Bundeskanzler Sebastian Kurz hat in seine europapolitischen Grundsatzrede bei der Münchner Sicherheitskonferenz gefordert, bei den Reformbemühungen gegen das eigene Beharrungsvermögen anzukämpfen. "Wir dürfen in der EU nicht mehr auf die Nein-Sager hören." Er erinnerte dabei an die vielen Kämpfe um Fortschritte gegen erbitterten Widerstand. "Nur wenige Jahre nachdem Deutschland und Frankreich sich auf das erbittertste bekämpft haben, sind sie mit der Idee einer engen Zusammenarbeit aufgetreten", sagte Kurz.

"Viele haben damals gesagt, das kann nicht funktionieren, das ist viel zu ambitioniert." Doch die Gründerväter der Union hätten gezeigt: "Wo ein Wille ist, das ist auch ein Weg." Dies gelte auch für den aktuellen Veränderungswillen, der zudem überlebensnotwendig für den Zusammenhalt sei. Allerdings dürfe man dabei die transatlantische Partnerschaft nicht vergessen. "Bei dieser Veränderung müssen wir auch den USA die Hand reichen." Der Kanzler ergänzte: "Nur mit einer starken Nachbarschaft mit den USA werden wir auch nachhaltig Veränderung erreichen."

"Wie ein altes Ehepaar"

„Wir als Europäische Union verhalten uns wie ein altes Ehepaar.“ Der Westen beschwere sich über den Osten, der Norden über den Süden. Um international wieder an Gewicht zu gewinnen, müsse die EU zunächst wieder intern stärker werden. Dazu gehöre vor allem auch, den Schutz der Außengrenzen zu stärken. Die EU-Länder müssten selbst entscheiden können, wer zuwandern darf.

"Eigenverantwortung und Hausverstand"

Zu den sieben Punkten zählt er auch den Willen, von Energieimporten unabhängig zu werden durch selbst erzeugte Energie aus nachhaltigen Ressourcen. Man dürfe sich auf dem erarbeiteten Wohlstand nicht ausruhen. Erneut forderte er einen massiven Ausbau der Digitalisierung. "Die größten Internet-Konzerne, die auch mittlerweile das Leben in unseren europäischen Ländern mitbestimmen, sind fast alle aus den Vereinigten Staaten oder aus China." Wenn europäische Unternehmen auch in Zukunft eine Rolle auf dem Weltmarkt spielen wollten, bräuchten sie viel bessere Rahmenbedingungen. Vor allem müsse das Bildungssystem an den Anforderung der Zukunft besser ausgerichtet werden.
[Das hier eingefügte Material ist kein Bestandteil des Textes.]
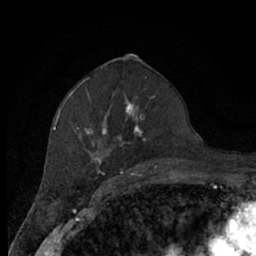
Breast MRI (dynamic contrast-enhanced), one axial slice. Position 36 of 66 along the scan axis. Cropped to one breast. Dynamic contrast-enhanced series, time point 2 of 7 at this slice position (early post-contrast). 1.5 T. TE 3 ms, TR 6.2 ms. 2.4 mm slice thickness. 256 × 256 image matrix, field of view 150 × 150 mm. Female patient.
Structures marked on this image (semi-automatically segmented with operator editing):
- enhancing-tissue mask used for the functional tumour volume (all voxels passing the contrast-enhancement thresholds inside the analysis volume; usually the tumour): bounding box <67,80,168,174> (left, top, right, bottom; pixels)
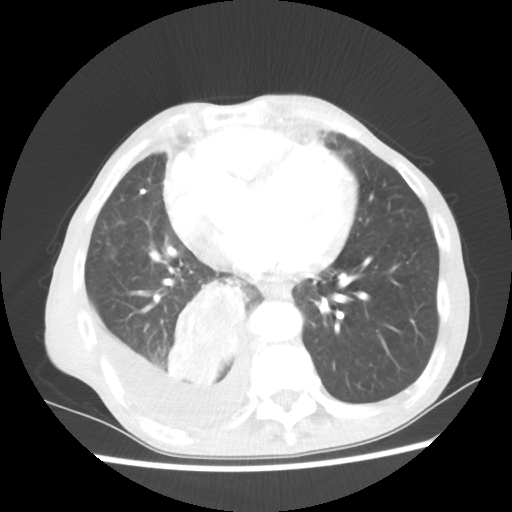
Chest CT, one axial slice. Reconstruction kernel STANDARD. 80 kVp. Lung window (W 1500 / L -600 HU). 5 mm slice thickness. 512 × 512 image matrix, field of view 335 × 335 mm. Patient: male, 76 years. From the clinical record (not read from this slice): clinical TNM (as recorded): T3 N3 M1a; histopathological grade: G3.
Structures marked on this image (bounding box drawn by a radiologist):
- lung tumour (recorded histology: squamous cell carcinoma): bounding box <162,278,252,389> (left, top, right, bottom; pixels)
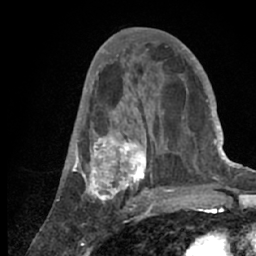
Breast MRI (dynamic contrast-enhanced), one axial slice; position 28 of 66 along the scan axis; cropped to one breast; dynamic contrast-enhanced series, time point 2 of 7 at this slice position (early post-contrast); 1.5 T; TE 3 ms, TR 6.2 ms; 256 × 256 image matrix, field of view 150 × 150 mm. Female patient.
Annotated regions visible in this slice (semi-automatically segmented with operator editing):
- enhancing-tissue mask used for the functional tumour volume (all voxels passing the contrast-enhancement thresholds inside the analysis volume; usually the tumour): bounding box [x1, y1, x2, y2] px = [57, 53, 218, 209]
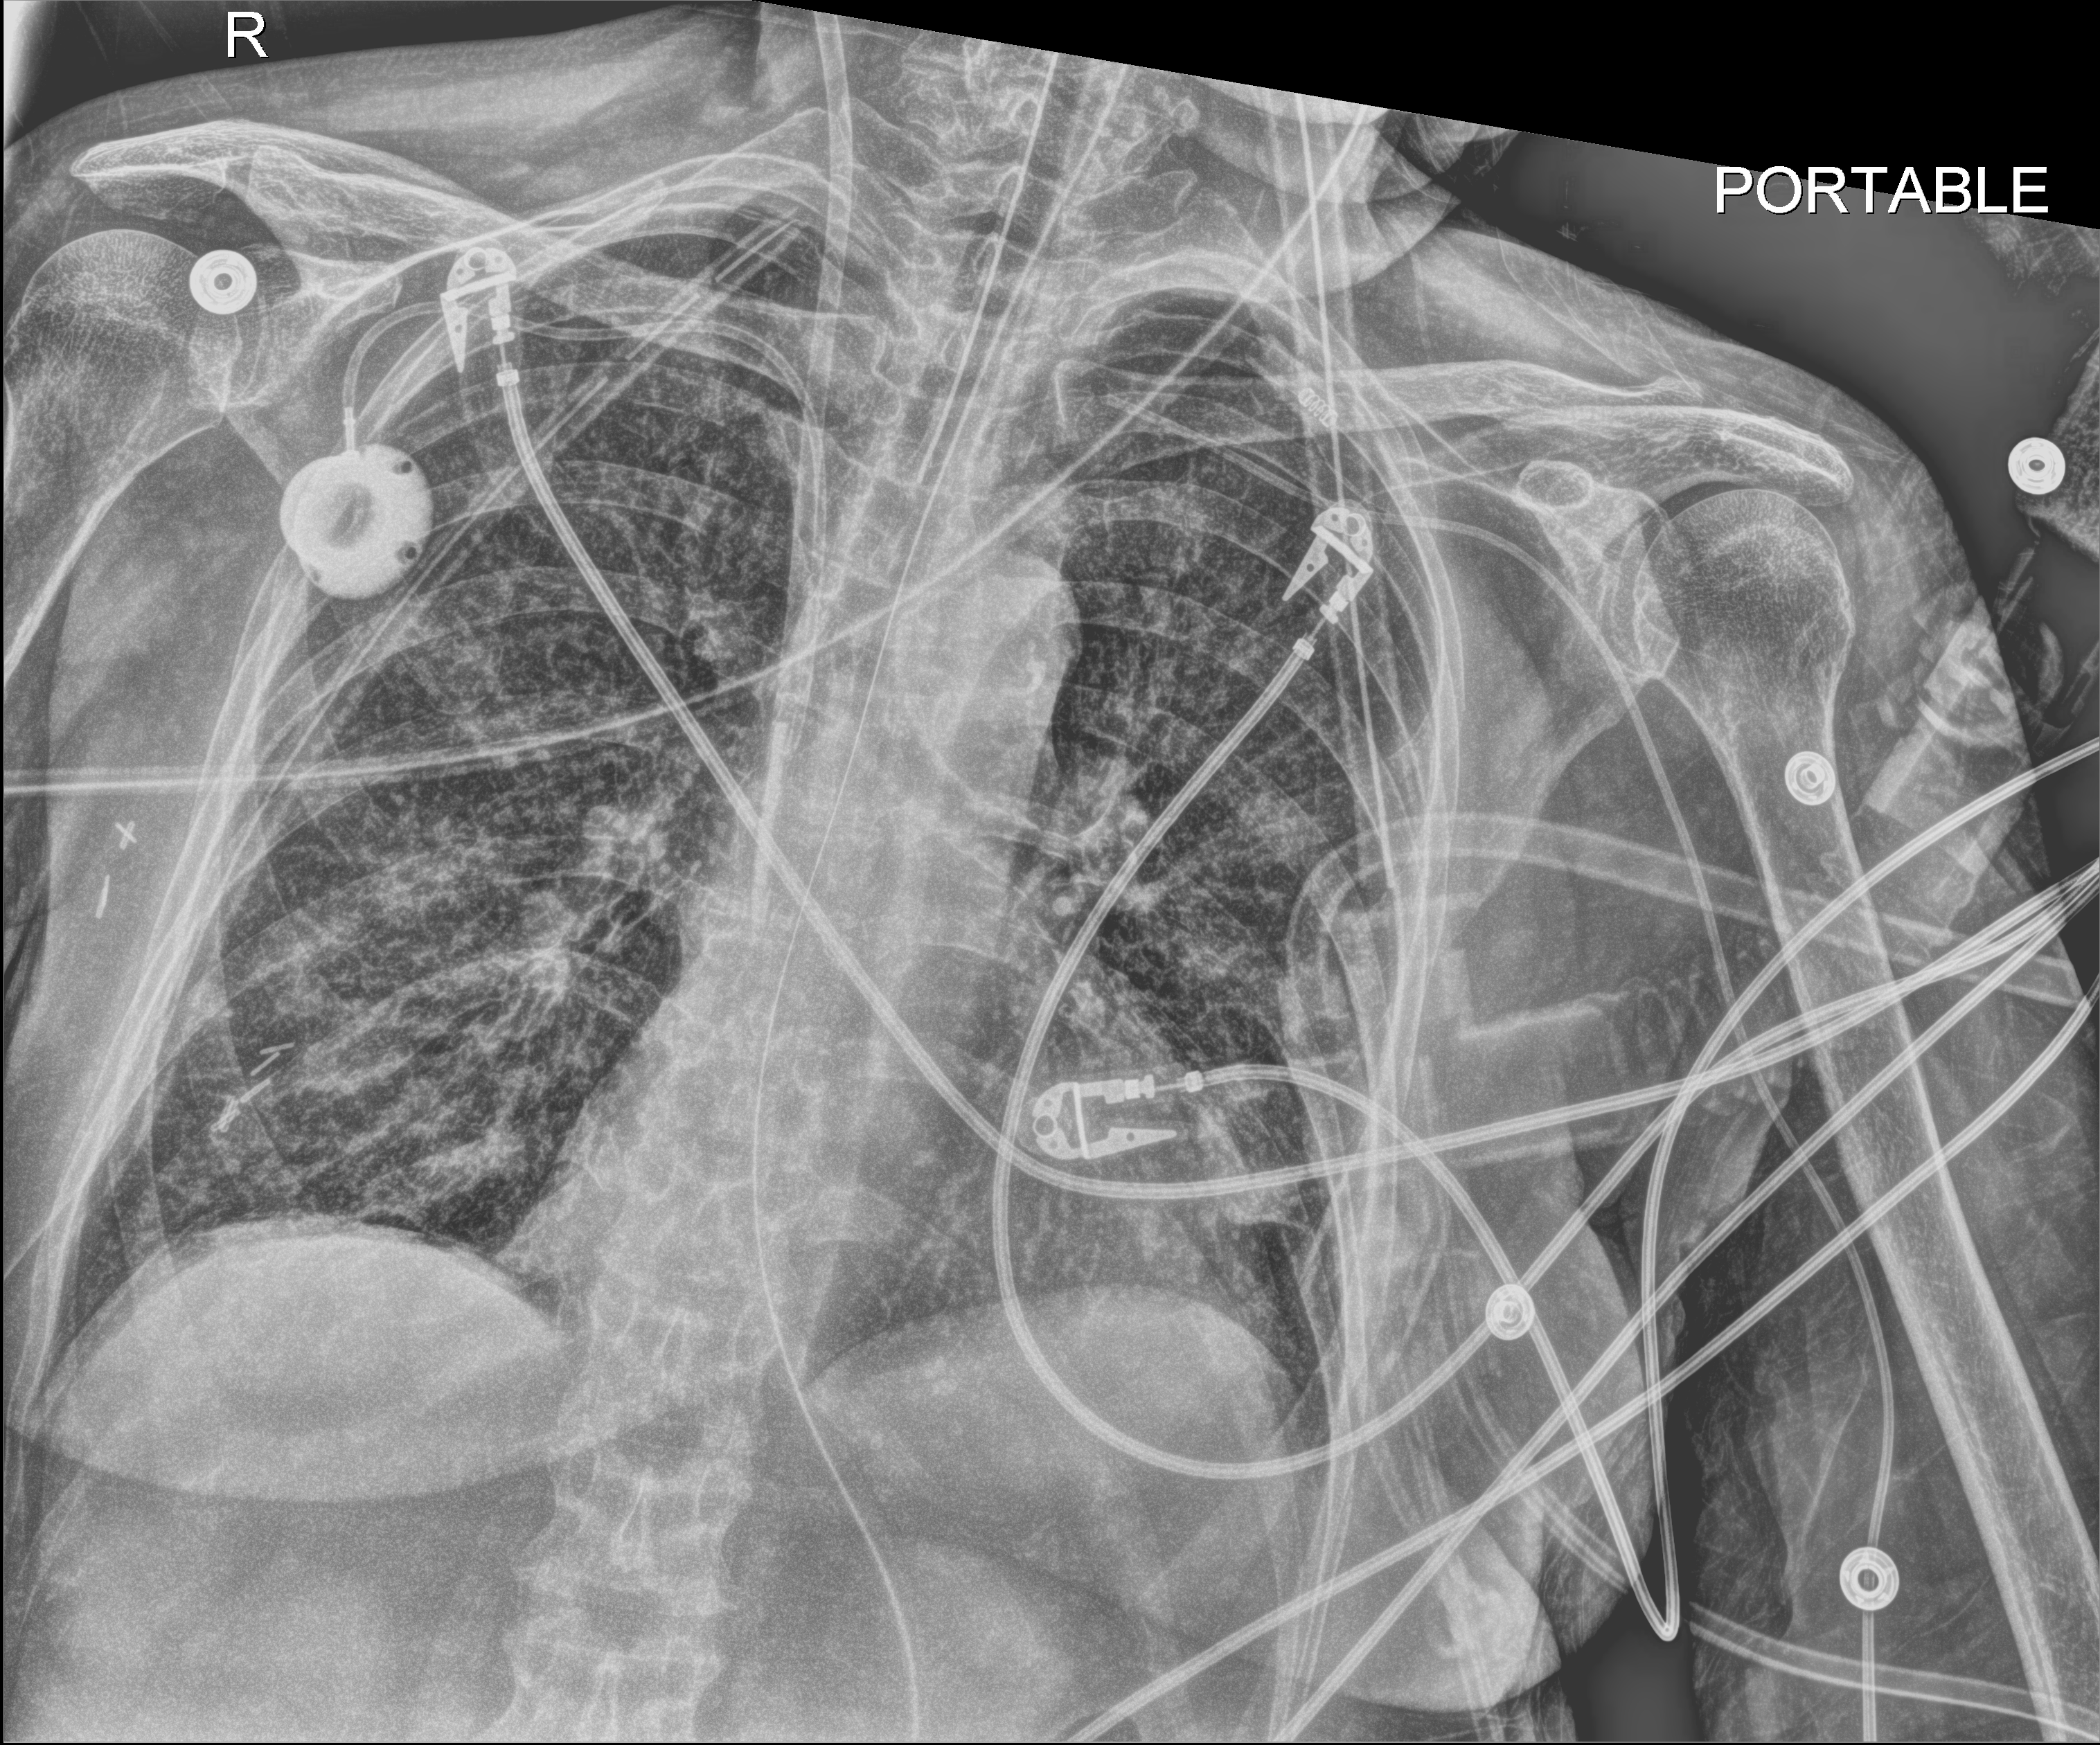
Portable chest radiograph; anteroposterior (AP) projection. Patient hospitalised with COVID-19; female, aged 60–74 years.
Hospital-stay facts (about this admission, not read from this image; timing relative to this image not recorded): admitted to intensive care during this hospital stay: yes; other chronic lung disease (admission record): no.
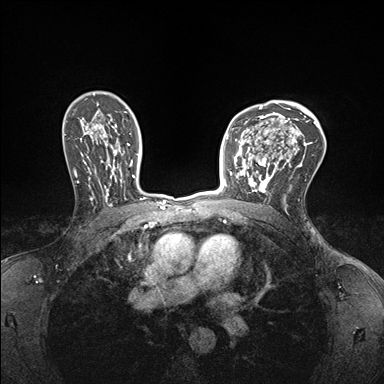
Breast MRI (dynamic contrast-enhanced), one axial slice. Position 113 of 176 along the scan axis. Dynamic contrast-enhanced series, time point 2 of 7 at this slice position (early post-contrast). 1.5 T. TE 1.5 ms, TR 4.1 ms. 1.1 mm slice thickness. 384 × 384 image matrix, field of view 320 × 320 mm. Female patient.
Outlined on this slice (semi-automatically segmented with operator editing):
- enhancing-tissue mask used for the functional tumour volume (all voxels passing the contrast-enhancement thresholds inside the analysis volume; usually the tumour): box from (x=234, y=147) to (x=278, y=193) px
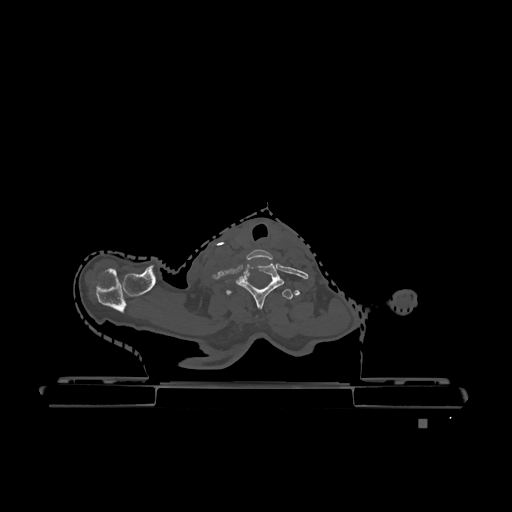
CT including the spine, one axial slice. Slice 1025 of 1317 in the series (ordered by position). Bone window (W 1800 / L 400 HU). 0.5 mm slice thickness. 512 × 512 image matrix, field of view 500 × 500 mm. Patient: female, 74 years. Case-level facts recorded for this patient, not image findings: primary cancer: lung; vertebrae with lytic lesions (as recorded): T1, T4, T5, T6, L4, L5.
Annotated regions visible in this slice (semi-automatically segmented with operator editing):
- T1 vertebra: bounding box [x1, y1, x2, y2] px = [226, 289, 293, 299]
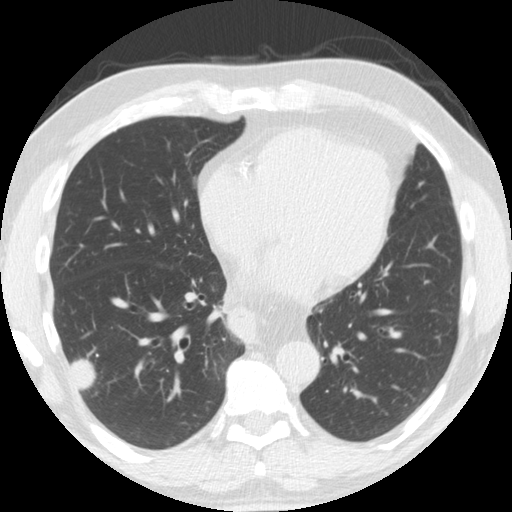
Low-dose screening chest CT, one axial slice. Slice 70 of 174 in the series (ordered by position). Reconstruction kernel STANDARD. Lung window (W 1500 / L -600 HU). 512 × 512 image matrix.
Structures marked on this image (outlined manually by an expert reader):
- lesion 1 (tumor, lower lobe of right lung): box from (x=71, y=359) to (x=96, y=390) px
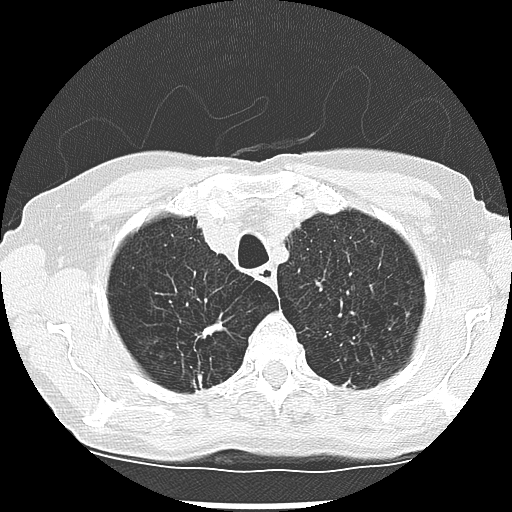
Low-dose screening chest CT, one axial slice; position 228 of 265 along the scan axis; 120 kVp; lung window (W 1500 / L -600 HU); 2.5 mm slice thickness; 512 × 512 image matrix, field of view 300 × 300 mm.
Structures marked on this image (outlined manually by an expert reader):
- lesion 1 (nodule, upper lobe of right lung): bounding box (x1, y1, x2, y2) in pixels: (198, 377, 202, 381)
- lesion 2 (tumor, upper lobe of right lung): (203, 324, 222, 336)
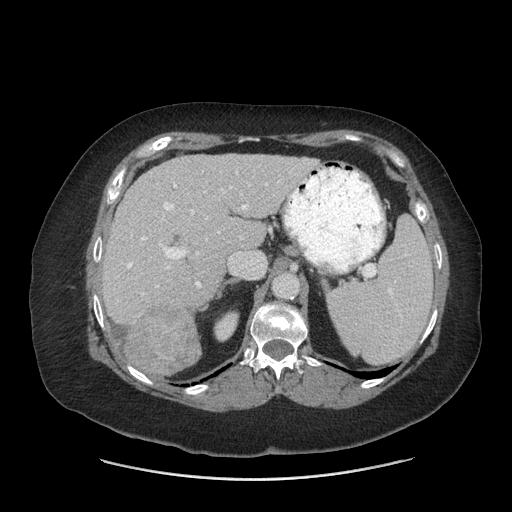
Contrast-enhanced abdominal CT (liver protocol), one axial slice; position 44 of 69 along the scan axis; reconstruction kernel STANDARD; 140 kVp; soft-tissue window (W 400 / L 40 HU); 2.5 mm slice thickness; 512 × 512 image matrix, field of view 420 × 420 mm. From the clinical record (not read from this slice): diagnosis: hepatocellular carcinoma (patient treated with transarterial chemoembolisation; whether this scan precedes or follows treatment is not stated here); TNM stage (as recorded): Stage-IIIB; Child-Pugh class: A; tumour nodularity: multinodular.
Annotated regions visible in this slice (semi-automatically segmented with operator editing):
- liver parenchyma outside the tumour (the mass and vessels are separate outlines, so this box may not span the whole liver): box from (x=102, y=154) to (x=317, y=351) px
- mass: (x=126, y=300)–(x=201, y=374)
- portal vein: (x=126, y=172)–(x=279, y=295)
Erneut forderte er auch ein schlankeres Europa und eine Konzentration Europas auf die wichtigen Fragen, während in den kleinen Fragen mehr "Eigenverantwortung und Hausverstand" notwendig sei. Eine Konzentration der Kräfte wäre mehr Einigkeit bei militärischen und polizeilichen Fragen. Dort sei mehr Kooperation wünschenswert.